Yes, even more of these hapless sketches for your viewing pleasure. Someday when Joss Whedon finally realizes the amazing remake potential of Schoolgirl Apocalypse then these beauties might sell for a pretty penny. Until then they’ll have to continue to collect dust in a moldy file folder waiting for their inevitable Sotheby’s auction.
This phenomenon falls into the category of “uncanny but true”, but in a very odd manner, the storyboards actually did become reality. Many people remarked how similar the actress that got the part. Higarino, actually looked like Sakura, the character in the storyboards. To her credit, Higarino has an incredible range and I think if you see the film from start to finish it will be quite clear that she is one of those talents who can resemble many different types of people. She is one of those actresses who will probably avoid typecasting and end up in a number of different genres of films, from comedy to horror to drama – at least I hope so.

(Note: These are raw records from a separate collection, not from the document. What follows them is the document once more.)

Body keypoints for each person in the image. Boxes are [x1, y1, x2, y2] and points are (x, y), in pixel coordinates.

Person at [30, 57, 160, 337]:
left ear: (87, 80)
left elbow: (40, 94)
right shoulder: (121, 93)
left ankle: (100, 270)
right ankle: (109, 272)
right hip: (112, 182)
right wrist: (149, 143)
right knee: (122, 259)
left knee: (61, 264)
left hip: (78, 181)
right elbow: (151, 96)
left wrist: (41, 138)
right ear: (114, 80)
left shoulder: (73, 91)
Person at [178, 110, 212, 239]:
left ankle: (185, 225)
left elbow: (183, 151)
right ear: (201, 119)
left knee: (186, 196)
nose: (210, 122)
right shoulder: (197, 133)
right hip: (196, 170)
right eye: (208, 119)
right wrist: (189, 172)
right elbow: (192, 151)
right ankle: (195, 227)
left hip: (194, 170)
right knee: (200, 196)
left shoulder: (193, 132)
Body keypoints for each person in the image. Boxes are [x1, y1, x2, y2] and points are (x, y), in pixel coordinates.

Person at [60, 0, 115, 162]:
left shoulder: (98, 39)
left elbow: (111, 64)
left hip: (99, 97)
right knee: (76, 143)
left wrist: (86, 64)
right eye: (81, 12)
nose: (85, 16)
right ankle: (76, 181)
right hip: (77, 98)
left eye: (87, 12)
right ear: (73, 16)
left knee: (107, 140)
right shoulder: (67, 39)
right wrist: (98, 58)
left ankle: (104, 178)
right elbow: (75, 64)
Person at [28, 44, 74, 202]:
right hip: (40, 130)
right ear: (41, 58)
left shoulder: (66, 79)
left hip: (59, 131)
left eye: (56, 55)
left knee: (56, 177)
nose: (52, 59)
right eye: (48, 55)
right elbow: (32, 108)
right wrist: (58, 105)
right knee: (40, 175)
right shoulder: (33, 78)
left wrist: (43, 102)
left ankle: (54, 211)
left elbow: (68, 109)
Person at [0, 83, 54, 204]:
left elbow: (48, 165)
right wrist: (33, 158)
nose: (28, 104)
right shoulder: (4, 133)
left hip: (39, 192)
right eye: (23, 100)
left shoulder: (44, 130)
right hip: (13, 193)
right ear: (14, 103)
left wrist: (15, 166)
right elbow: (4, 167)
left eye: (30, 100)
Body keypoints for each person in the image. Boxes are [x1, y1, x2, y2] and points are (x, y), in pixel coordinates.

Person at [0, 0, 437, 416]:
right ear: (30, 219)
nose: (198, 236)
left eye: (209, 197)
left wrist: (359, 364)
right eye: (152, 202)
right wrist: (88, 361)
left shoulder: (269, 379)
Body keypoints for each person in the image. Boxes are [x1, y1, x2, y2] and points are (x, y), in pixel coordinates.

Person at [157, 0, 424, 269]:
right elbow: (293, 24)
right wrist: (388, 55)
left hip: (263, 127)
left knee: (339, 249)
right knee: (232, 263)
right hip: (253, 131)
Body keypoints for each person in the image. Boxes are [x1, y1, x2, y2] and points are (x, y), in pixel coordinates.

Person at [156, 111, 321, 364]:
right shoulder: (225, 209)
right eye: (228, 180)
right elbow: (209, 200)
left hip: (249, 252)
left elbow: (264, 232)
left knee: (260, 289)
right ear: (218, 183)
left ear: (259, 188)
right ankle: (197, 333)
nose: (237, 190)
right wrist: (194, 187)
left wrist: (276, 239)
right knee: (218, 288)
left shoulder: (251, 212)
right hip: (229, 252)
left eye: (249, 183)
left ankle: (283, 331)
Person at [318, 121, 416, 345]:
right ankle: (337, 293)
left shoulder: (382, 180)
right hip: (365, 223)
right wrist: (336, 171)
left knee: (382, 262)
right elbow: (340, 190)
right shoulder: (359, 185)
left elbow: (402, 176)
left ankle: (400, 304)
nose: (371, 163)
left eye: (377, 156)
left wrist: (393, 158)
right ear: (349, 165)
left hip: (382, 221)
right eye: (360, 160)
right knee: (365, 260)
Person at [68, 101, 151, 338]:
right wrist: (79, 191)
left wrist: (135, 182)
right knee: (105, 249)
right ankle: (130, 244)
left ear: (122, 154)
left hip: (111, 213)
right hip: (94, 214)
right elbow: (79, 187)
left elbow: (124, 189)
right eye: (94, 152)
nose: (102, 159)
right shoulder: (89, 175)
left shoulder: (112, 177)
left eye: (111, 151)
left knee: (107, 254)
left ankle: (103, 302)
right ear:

Another actress who looked nothing like the character in the boards when we chose her was Mihoko Watanabe. I noticed during a rehearsal that she took one look at the sketch of the blind character, Okamoto, (you can find her in the first storyboard posting) and then, miraculously, when we started shooting with her, she somehow brought that image perfectly to life. This process was of course enhanced by the excellent wardrobe and make-up handled by the professional supervisors but at base it was really her acting prowess.
Most surprising of all was the physicality shown by Mai Tsujimoto when playing Aoi. Mai is such a nice person it was nearly inconceivable that she could bring the evil Aoi to life. Now, everyone who meets her after seeing the film can’t believe it is the same sweet person they are witnessing in real life.
These were more MOOD BOARDS than STORYBOARDS since there was no storyboard artist.
Making the horror film in Japan was no easy thing, particularly with communication issues causing loads of confusion. Early on in pre-production it was decided that the director should make some images showing the “look and feel” of the film. Although it only marginally helped when shooting action sequences, it had some surprisingly good benefits overall. When working across several cultures and languages, pictures definitely work better than words, even if the pictures aren’t so professional. What you might call “Naive Storyboard Art” done by an untrained hand.
Color did actually turn out helping even though most storyboards don’t waste time with such things.